That Night My Routine Fell Flat
Three minutes into my audition piece, I saw the judge check her phone. My kicks were sharp, my turns were clean, but the music—some generic electronic track—was sucking the life out of every step. I finished, bowed, and walked out knowing I'd bombed it.
Back in my studio apartment that night, I dug through my grandfather's old vinyl collection. He'd been a saxophone player in the '60s, and his stack of jazz records had been gathering dust in my closet for two years. I dropped the needle on something random. Within eight bars, my foot started tapping. Then my shoulders joined in. I wasn't just hearing the music; I was feeling it in my collarbone, my ribcage, the back of my knees.
That's when it hit me: I'd been dancing over my music, not with it.
Duke Ellington Taught Me to Listen
I started with "Take the 'A' Train" because the album cover had a photo of Duke looking impossibly cool in a plaid suit. The opening brass hits aren't just an introduction—they're a challenge. The first time I tried choreographing to it, I made the classic mistake of moving on every beat. Exhausting. Wrong.
The magic lives in the gaps. When Ellington's piano drops out at 1:14, there's this delicious pause where you can almost hear the subway rattling underground. I learned to hold a suspension there, my body stretched like a rubber band about to snap. When the horns crash back in, that release feels earned, not frantic. Lindy Hop dancers have known this secret for decades: this track breathes, and your routine needs to breathe with it.
My swing-out has never looked cleaner.
The Night Benny Goodman Almost Killed Me
"Sing, Sing, Sing" is not polite music. Gene Krupa's drum solo famously drove audiences into hysterics at the 1938 Carnegie Hall concert, and it'll do the same to your cardiovascular system. The first time I ran my routine full-out to this track, I nearly blacked out during the brass section.
But here's what I love: the tempo forces honesty. You can't fake your way through a fast Charleston or pretend your kicks are extending when they're not. The clarinet wails, the trumpets scream, and you have two choices—commit completely or get left behind. I choreographed a section where I literally stand still for six counts while the drums build, letting the anticipation cook until I explode into a split leap on the cymbal crash. The contrast makes the movement feel nuclear.
Fair warning: your thighs will hate you. Your audience won't.
Nina Simone Let Me Stop Performing and Start Feeling
After two weeks of high-octane routines, my body was begging for mercy. I almost skipped past "Feeling Good" because the tempo felt too slow, too exposed. That's exactly why I needed it.
Without a driving beat to hide behind, every choice becomes visible. The way my wrist circles during the lyric "bird flying high." The weighted transfer through my hips when the bass walks down the scale. I stopped thinking about "impressing" anyone and started dancing like I was alone in my kitchen at 2 AM, slightly buzzed on red wine, living entirely inside the sound.
Contemporary jazz choreography lives here—in the spaces where technique meets vulnerability. Simone's voice cracks open something in your chest, and suddenly your développé isn't just a leg lift; it's a declaration.

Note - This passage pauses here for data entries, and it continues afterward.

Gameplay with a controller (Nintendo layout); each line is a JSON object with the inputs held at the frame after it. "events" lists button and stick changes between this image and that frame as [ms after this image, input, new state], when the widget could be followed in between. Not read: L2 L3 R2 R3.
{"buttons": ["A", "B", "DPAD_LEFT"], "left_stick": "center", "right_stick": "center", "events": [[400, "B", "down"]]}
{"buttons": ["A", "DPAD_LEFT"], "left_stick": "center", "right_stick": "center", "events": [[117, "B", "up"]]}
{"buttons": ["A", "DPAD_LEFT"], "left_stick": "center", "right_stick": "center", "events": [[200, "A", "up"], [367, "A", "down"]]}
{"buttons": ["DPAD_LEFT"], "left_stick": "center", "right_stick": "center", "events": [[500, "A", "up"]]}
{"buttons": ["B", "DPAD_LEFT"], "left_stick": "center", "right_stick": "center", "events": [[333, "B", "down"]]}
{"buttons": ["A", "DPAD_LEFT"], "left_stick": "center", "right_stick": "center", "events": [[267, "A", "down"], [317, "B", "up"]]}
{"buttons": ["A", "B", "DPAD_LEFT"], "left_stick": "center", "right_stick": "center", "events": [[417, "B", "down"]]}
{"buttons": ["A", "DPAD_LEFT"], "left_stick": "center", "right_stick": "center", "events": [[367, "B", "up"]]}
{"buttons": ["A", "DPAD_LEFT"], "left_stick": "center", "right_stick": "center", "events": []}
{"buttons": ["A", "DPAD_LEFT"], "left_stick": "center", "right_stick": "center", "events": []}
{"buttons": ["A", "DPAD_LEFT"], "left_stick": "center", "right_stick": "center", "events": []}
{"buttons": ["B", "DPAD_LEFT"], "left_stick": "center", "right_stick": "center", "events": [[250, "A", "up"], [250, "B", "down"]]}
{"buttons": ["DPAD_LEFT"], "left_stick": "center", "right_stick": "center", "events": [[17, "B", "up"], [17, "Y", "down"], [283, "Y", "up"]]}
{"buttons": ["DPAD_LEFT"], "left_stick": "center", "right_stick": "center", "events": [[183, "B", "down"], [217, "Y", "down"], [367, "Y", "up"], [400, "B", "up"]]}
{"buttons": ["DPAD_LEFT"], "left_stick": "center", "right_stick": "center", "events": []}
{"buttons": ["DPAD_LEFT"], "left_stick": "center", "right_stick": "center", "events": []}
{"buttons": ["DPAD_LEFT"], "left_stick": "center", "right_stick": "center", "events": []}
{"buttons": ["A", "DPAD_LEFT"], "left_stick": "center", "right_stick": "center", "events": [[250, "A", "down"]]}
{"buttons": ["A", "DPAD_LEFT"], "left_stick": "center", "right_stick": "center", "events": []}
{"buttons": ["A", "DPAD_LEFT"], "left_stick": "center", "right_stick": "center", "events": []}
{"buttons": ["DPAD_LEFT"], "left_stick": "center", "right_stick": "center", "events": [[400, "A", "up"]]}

Dizzy Gillespie Broke My Brain (In the Best Way)
I was ready to quit on "A Night in Tunisia." The first rehearsal, I counted myself in on beat one and was lost by beat three. Afro-Cuban clave patterns layered over bebop swing? It's like trying to rub your stomach and pat your head while solving a crossword.
But I kept at it because a teacher once told me: if you're comfortable, you're not growing. I spent three days just walking across the floor, trying to let the rhythm live in my hips instead of my head. Once I stopped fighting the complexity and let my body absorb it, something unlocked. My isolations got sharper. My turns developed this whip-crack precision I'd never had before.
Now I throw this track on when I need to scare myself a little. Nothing keeps you humble like music that's smarter than you are.
Miles Davis Gave Me Permission to Chill
"So What" sounds almost lazy at first. Two notes in the bass. Some brushed cymbals. Miles playing like he's making it up as he goes—which, of course, he mostly was.
I used to cram every second of music with movement, terrified of dead air. This track taught me the power of doing less. I choreographed a two-minute solo where half the phrase is spent in stillness or pedestrian walking, letting the muted trumpet do the heavy lifting. The audience leans in when you're not trying to claw their attention. Counterintuitive, but it works.
Modern jazz and contemporary both eat this up. Your body becomes another instrument in the conversation rather than a soloist shouting over everyone else.
Your Turn to Drop the Needle
Last month I performed the full set—Ellington through Davis—at a small showcase in Brooklyn. The judge who'd checked her phone two years earlier? She was in the audience. Afterward, she asked who'd choreographed my work. "Me," I said, "with a lot of help from some dead jazz legends."
Jazz doesn't ask you to dance at it. It invites you inside, gives you a drink, and lets you find your own way through the melody. Pick one track. Close your eyes. Move before you think.
Your routine will never be the same.